- **Exercise goal**
Every line in the data below from the one containing "8: (176, 84)" down to the one containing "81: (88, 76)", both included, must be retyped exactly; no other line is to appear.

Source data
=-=-=
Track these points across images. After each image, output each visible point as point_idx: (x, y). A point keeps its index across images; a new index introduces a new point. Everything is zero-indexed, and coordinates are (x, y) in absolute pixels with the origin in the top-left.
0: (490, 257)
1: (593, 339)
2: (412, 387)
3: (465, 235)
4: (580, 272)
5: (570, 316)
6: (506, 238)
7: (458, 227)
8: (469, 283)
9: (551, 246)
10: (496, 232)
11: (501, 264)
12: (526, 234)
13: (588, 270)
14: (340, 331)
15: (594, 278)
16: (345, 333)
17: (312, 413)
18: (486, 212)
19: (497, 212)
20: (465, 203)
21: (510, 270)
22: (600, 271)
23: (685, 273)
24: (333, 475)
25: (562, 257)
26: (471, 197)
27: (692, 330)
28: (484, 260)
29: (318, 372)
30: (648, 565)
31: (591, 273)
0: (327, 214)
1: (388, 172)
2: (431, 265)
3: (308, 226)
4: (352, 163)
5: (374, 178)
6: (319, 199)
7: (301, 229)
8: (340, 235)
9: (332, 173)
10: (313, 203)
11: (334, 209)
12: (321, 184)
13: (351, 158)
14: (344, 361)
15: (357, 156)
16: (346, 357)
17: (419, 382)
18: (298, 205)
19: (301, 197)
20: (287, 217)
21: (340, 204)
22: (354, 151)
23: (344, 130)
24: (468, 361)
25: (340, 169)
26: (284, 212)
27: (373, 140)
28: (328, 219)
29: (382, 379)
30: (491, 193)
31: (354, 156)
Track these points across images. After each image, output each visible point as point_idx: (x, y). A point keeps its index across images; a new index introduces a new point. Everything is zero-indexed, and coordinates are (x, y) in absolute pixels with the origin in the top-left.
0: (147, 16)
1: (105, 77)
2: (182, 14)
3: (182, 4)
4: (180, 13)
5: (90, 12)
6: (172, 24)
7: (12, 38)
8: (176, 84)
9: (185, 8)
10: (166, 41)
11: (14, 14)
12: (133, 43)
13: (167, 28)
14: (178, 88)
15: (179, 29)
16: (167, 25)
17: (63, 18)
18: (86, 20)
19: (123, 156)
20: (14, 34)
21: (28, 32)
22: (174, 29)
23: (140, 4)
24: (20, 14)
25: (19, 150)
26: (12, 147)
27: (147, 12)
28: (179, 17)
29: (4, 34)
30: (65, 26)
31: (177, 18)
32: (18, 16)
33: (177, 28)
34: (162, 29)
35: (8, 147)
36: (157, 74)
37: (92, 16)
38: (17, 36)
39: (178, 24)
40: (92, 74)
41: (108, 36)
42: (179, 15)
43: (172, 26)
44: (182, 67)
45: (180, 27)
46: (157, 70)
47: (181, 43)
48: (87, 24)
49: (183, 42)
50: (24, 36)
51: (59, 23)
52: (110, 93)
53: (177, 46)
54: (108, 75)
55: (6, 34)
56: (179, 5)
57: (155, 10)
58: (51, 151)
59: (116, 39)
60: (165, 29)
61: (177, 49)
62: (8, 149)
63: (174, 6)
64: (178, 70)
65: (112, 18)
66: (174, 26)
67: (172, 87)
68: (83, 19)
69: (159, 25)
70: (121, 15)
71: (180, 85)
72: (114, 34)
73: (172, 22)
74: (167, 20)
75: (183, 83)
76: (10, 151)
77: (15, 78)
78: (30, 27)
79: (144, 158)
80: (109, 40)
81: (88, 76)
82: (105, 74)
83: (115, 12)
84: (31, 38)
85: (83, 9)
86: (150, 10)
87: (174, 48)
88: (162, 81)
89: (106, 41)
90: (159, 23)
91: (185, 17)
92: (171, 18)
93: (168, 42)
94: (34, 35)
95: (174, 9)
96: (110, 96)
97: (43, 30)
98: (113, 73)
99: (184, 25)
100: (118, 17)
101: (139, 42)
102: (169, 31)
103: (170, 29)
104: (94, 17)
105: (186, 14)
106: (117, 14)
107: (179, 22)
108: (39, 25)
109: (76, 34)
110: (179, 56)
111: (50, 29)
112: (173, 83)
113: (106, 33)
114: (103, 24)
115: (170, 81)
=-=-=
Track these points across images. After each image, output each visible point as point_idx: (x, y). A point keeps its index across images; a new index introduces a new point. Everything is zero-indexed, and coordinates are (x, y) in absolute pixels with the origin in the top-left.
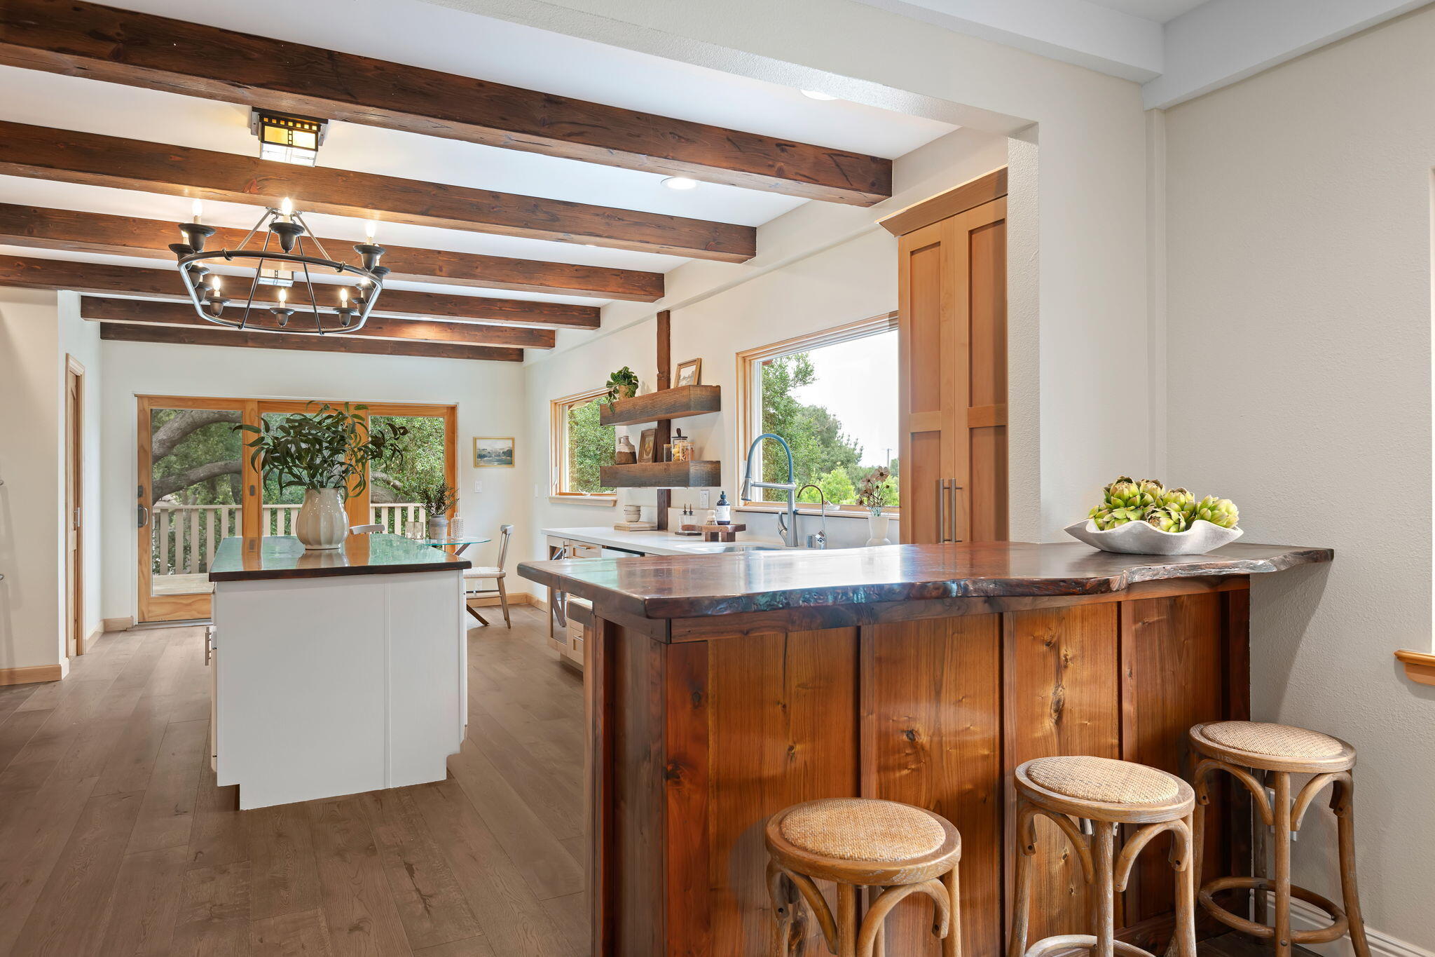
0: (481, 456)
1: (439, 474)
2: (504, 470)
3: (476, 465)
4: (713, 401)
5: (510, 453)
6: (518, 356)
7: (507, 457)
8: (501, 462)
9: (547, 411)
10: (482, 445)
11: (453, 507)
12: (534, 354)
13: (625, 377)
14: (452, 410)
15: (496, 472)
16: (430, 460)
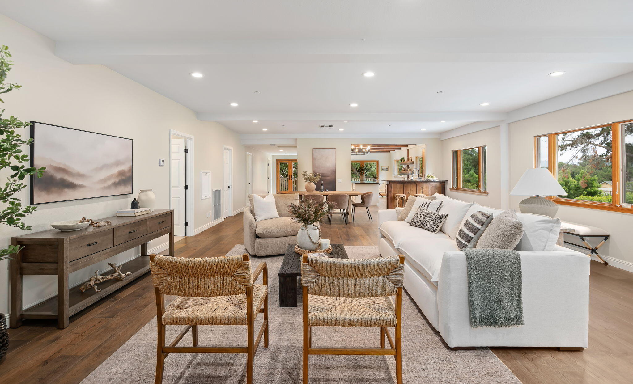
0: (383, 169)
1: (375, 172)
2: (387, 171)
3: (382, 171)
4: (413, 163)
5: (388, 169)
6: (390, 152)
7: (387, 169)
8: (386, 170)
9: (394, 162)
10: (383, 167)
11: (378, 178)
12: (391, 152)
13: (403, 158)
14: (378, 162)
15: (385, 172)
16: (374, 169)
=-=-=
- **Task answer**
8: (176, 84)
9: (185, 8)
10: (166, 41)
11: (14, 14)
12: (133, 43)
13: (167, 28)
14: (178, 88)
15: (179, 29)
16: (167, 25)
17: (63, 18)
18: (86, 20)
19: (123, 156)
20: (14, 34)
21: (28, 32)
22: (174, 29)
23: (140, 4)
24: (20, 14)
25: (19, 150)
26: (12, 147)
27: (147, 12)
28: (179, 17)
29: (4, 34)
30: (65, 26)
31: (177, 18)
32: (18, 16)
33: (177, 28)
34: (162, 29)
35: (8, 147)
36: (157, 74)
37: (92, 16)
38: (17, 36)
39: (178, 24)
40: (92, 74)
41: (108, 36)
42: (179, 15)
43: (172, 26)
44: (182, 67)
45: (180, 27)
46: (157, 70)
47: (181, 43)
48: (87, 24)
49: (183, 42)
50: (24, 36)
51: (59, 23)
52: (110, 93)
53: (177, 46)
54: (108, 75)
55: (6, 34)
56: (179, 5)
57: (155, 10)
58: (51, 151)
59: (116, 39)
60: (165, 29)
61: (177, 49)
62: (8, 149)
63: (174, 6)
64: (178, 70)
65: (112, 18)
66: (174, 26)
67: (172, 87)
68: (83, 19)
69: (159, 25)
70: (121, 15)
71: (180, 85)
72: (114, 34)
73: (172, 22)
74: (167, 20)
75: (183, 83)
76: (10, 151)
77: (15, 78)
78: (30, 27)
79: (144, 158)
80: (109, 40)
81: (88, 76)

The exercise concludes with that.